What you have to do =
As you reproduce every line below, keep it exactly as written and leave out the images.

Records excerpted from a collection
########
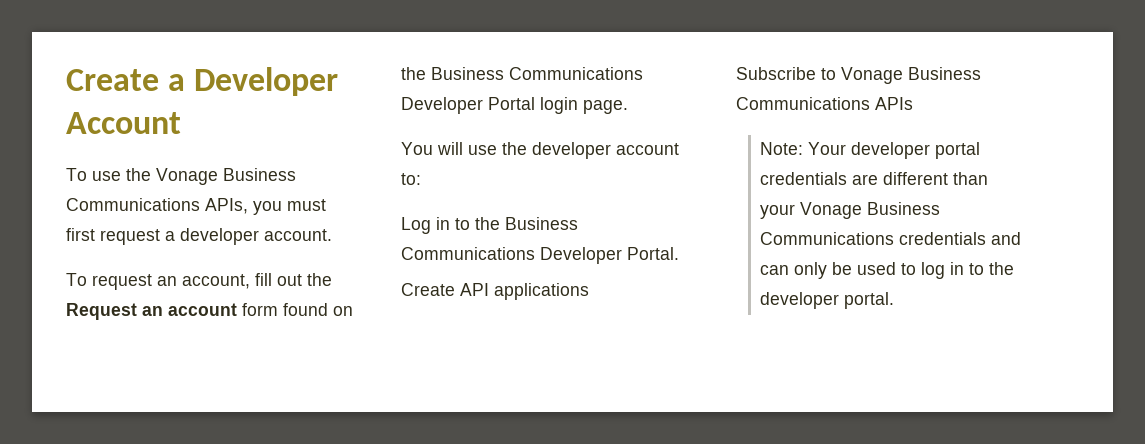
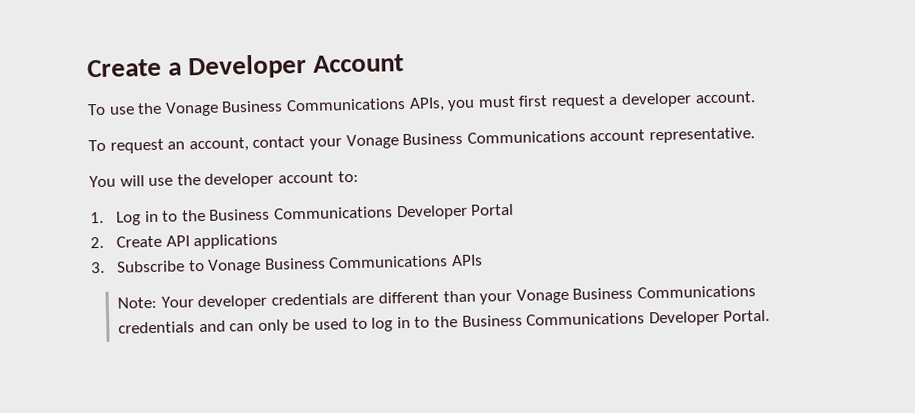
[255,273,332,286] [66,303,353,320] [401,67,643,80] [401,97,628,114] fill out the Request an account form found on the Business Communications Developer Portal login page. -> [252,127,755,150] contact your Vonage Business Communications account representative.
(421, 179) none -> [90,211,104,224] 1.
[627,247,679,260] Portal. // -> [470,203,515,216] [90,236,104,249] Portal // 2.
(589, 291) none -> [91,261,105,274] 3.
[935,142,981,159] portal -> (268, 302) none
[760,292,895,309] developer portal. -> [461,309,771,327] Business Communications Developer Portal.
########
Answer to the problem =
[255,273,332,286] [66,303,353,320] [401,67,643,80] [401,97,628,114] fill out the Request an account form found on the Business Communications Developer Portal login page. -> [252,127,755,150] contact your Vonage Business Communications account representative.
(421, 179) none -> [90,211,104,224] 1.
[627,247,679,260] Portal. // -> [470,203,515,216] [90,236,104,249] Portal // 2.
(589, 291) none -> [91,261,105,274] 3.
[935,142,981,159] portal -> (268, 302) none
[760,292,895,309] developer portal. -> [461,309,771,327] Business Communications Developer Portal.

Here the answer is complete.